The scholars who are seeking clarification from the court
don't necessarily agree with Baystate that the Copyright Act
overrules Mr. Bowers's shrink-wrap license. Rather, they
say, they are concerned that the court's decision is a
"blanket rule" that shrink-wrap licenses "are never
pre-empted." Because the terms of the licenses are written
by the sellers and vary widely from product to product, the
scholars are worried that the licenses do not necessarily
recognize longstanding assumptions of copyright law, such as
fair use.

Computer-science researchers are also concerned about the
provision in Mr. Bowers's license banning
reverse-engineering, which the researchers say is an
important technique in their discipline.

"What we want is for the court to acknowledge the importance
of reverse-engineering, and to change its opinion so that it
doesn't hold that shrink-wrap licenses can automatically ban
reverse-engineering," says Mark A. Lemley, a law professor
at the University of California at Berkeley. He says
reverse-engineering promotes scientific progress.Mr. Lemley
wrote the brief that was submitted to the appeals court last
month on behalf of, among others, the Association of
Research Libraries, the American Library Association, the
Electronic Frontier Foundation, the U.S. Association for
Computing Machinery, and 33 professors of
intellectual-property law.

The [3]brief (requires [4]Adobe Acrobat Reader, available
free) states that the court's ruling has repercussions that
go beyond reverse-engineering.

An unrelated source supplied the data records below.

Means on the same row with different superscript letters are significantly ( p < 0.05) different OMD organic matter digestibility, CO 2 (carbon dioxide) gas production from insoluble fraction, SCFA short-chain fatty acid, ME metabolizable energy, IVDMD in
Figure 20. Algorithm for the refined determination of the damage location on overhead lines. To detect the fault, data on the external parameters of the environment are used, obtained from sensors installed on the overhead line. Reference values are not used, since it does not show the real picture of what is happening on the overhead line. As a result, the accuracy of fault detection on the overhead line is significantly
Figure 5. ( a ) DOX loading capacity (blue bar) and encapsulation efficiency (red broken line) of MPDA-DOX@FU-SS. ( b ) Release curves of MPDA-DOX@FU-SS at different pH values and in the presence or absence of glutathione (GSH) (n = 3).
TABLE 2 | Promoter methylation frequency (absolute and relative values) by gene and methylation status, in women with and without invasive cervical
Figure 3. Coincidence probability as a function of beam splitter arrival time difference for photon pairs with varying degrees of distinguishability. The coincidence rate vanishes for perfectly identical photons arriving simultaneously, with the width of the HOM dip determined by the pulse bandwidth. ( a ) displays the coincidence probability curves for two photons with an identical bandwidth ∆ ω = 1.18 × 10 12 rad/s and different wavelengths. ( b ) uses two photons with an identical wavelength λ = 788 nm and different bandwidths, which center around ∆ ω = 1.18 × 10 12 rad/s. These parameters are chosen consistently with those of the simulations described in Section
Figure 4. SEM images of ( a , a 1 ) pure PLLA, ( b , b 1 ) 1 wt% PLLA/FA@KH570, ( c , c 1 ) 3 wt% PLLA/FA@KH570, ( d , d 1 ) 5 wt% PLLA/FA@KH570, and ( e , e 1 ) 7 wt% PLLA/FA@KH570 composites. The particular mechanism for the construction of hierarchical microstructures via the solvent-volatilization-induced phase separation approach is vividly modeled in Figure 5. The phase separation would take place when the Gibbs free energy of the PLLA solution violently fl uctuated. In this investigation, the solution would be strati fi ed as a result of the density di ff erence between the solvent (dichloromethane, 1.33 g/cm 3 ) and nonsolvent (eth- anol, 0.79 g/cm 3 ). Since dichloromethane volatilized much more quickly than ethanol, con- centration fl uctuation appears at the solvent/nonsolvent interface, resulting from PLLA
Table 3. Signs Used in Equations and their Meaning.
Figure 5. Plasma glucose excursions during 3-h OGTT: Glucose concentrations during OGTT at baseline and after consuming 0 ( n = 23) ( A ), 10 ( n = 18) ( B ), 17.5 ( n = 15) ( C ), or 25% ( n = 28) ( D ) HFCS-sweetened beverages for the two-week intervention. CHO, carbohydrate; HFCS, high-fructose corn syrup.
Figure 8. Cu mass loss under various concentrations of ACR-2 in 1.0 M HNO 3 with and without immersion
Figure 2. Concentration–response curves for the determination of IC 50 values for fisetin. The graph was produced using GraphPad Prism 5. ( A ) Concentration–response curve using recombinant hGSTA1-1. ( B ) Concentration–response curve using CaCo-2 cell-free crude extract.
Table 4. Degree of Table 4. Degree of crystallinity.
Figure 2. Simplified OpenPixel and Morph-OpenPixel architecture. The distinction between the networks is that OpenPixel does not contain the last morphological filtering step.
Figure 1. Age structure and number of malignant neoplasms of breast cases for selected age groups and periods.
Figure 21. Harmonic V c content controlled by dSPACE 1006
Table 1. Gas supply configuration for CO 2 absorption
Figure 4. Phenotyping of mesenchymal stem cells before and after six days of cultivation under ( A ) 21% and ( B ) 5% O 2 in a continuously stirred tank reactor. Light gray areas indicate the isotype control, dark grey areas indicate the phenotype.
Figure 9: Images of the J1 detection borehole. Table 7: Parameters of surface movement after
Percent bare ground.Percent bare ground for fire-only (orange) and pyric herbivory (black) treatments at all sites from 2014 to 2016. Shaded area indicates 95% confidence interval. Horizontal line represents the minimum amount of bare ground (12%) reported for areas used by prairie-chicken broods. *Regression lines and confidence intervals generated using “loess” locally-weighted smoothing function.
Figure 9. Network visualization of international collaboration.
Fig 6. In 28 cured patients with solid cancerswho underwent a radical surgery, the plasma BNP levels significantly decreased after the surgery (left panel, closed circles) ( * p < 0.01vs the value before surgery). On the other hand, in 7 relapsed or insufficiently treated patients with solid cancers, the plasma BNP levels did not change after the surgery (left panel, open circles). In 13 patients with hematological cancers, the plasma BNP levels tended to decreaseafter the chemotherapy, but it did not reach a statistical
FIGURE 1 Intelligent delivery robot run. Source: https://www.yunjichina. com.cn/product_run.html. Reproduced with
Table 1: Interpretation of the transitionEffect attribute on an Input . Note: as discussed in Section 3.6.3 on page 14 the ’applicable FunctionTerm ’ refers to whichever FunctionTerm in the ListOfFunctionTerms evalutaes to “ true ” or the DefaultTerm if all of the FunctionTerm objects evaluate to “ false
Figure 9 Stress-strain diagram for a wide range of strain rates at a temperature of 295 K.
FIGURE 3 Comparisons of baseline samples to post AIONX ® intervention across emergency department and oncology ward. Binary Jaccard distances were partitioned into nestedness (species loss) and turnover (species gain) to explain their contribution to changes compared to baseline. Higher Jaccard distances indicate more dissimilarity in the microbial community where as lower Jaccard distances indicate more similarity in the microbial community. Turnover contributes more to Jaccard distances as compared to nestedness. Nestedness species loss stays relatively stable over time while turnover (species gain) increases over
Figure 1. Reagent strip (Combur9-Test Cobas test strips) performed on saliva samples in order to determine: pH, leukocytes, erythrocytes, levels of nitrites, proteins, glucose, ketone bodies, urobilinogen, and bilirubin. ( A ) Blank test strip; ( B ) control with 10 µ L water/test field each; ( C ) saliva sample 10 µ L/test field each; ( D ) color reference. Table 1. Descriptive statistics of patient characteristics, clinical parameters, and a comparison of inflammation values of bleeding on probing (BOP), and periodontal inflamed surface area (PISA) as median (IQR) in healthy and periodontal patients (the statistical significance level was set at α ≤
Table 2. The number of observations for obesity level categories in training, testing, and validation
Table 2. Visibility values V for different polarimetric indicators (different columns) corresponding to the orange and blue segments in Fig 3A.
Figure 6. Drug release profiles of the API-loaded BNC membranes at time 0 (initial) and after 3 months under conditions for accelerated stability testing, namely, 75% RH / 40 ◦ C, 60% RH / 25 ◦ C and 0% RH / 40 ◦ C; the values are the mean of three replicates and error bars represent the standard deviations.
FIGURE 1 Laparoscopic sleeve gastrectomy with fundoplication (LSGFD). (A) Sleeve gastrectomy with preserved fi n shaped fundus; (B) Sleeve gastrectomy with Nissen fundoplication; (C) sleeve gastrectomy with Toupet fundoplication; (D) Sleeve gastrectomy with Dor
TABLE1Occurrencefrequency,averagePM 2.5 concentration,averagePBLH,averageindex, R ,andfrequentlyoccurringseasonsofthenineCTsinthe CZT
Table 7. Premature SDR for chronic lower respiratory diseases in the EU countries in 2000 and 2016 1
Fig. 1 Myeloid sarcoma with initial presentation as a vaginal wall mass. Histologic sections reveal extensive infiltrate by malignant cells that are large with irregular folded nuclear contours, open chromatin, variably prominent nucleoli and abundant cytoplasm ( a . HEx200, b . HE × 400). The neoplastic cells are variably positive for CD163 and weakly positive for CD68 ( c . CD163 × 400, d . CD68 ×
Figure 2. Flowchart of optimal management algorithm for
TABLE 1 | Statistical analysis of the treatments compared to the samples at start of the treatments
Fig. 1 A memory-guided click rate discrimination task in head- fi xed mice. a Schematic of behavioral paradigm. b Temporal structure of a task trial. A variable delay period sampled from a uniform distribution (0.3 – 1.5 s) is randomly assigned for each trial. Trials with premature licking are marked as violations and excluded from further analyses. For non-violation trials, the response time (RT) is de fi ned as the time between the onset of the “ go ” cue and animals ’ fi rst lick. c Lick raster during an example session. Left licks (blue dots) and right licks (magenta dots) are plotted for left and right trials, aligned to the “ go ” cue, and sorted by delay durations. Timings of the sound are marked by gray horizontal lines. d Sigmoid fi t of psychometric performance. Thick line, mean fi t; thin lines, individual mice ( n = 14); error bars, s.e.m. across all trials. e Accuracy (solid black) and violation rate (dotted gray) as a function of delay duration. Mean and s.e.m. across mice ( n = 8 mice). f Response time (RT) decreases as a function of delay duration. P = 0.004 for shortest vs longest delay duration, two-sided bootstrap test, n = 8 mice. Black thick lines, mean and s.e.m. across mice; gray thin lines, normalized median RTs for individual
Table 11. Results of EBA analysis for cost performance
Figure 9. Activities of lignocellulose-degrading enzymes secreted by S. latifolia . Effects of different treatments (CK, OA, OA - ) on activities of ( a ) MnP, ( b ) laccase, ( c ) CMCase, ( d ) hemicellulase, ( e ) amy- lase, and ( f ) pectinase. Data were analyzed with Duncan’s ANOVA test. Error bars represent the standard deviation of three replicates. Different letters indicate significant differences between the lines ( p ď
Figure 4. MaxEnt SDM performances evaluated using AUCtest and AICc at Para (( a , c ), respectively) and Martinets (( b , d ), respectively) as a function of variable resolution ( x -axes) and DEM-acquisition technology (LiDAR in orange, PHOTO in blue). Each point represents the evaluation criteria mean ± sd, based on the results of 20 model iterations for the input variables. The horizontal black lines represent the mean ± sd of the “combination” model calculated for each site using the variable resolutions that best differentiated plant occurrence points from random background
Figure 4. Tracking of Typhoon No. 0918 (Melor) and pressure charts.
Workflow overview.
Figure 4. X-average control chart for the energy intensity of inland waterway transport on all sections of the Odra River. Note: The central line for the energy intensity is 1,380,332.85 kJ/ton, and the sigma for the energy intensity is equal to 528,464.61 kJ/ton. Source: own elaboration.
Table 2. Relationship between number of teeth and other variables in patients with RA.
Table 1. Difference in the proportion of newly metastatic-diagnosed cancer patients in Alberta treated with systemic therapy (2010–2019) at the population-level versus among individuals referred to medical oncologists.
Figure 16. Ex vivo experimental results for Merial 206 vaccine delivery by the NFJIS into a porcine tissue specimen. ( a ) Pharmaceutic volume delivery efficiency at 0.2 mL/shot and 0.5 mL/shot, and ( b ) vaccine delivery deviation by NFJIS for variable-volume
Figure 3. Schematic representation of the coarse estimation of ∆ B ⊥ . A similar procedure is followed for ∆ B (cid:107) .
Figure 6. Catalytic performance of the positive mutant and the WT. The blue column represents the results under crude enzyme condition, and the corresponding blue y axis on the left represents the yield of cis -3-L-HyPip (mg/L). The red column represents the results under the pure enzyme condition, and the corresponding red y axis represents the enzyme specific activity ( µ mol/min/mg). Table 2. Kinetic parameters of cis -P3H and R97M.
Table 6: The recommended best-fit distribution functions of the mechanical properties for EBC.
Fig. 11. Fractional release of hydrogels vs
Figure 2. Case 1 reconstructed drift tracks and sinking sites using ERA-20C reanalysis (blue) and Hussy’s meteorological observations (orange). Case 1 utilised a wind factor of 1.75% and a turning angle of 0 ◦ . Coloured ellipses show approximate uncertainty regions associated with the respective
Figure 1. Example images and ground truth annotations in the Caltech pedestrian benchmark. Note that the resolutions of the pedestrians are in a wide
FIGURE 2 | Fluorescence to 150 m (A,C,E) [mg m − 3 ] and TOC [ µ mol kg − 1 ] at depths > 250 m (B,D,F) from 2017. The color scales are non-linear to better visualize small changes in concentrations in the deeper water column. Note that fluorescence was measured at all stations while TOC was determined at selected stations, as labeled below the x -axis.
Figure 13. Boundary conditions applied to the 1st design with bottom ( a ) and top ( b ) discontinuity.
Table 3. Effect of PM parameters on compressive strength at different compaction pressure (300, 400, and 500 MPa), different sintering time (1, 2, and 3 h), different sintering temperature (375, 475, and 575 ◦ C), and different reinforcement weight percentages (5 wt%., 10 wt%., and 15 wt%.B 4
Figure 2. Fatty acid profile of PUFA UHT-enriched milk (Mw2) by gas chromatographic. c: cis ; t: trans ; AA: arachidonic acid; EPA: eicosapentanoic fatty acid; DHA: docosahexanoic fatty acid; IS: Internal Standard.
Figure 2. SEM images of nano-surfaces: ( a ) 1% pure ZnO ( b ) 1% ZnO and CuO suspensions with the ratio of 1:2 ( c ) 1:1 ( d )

It could mean that by using a
shrink-wrap license at the behest of a publisher, consumers
waive all their privileges under the Copyright Act, the
brief reads.

"A scholar could lose his fair-use privilege to quote a
novel ... A library could lose its ability under the
first-sale doctrine to lend books."

The argument is reminiscent of that made by academic-library
groups that oppose the Uniform Computer Information
Transactions Act, or Ucita, a model law intended to make
software-licensing agreements uniformly enforceable in all
50 states. (See [5]an article from The Chronicle, September
13.)

Frederic M. Meeker, a Washington lawyer representing Mr.
Bowers, declined to comment on the case.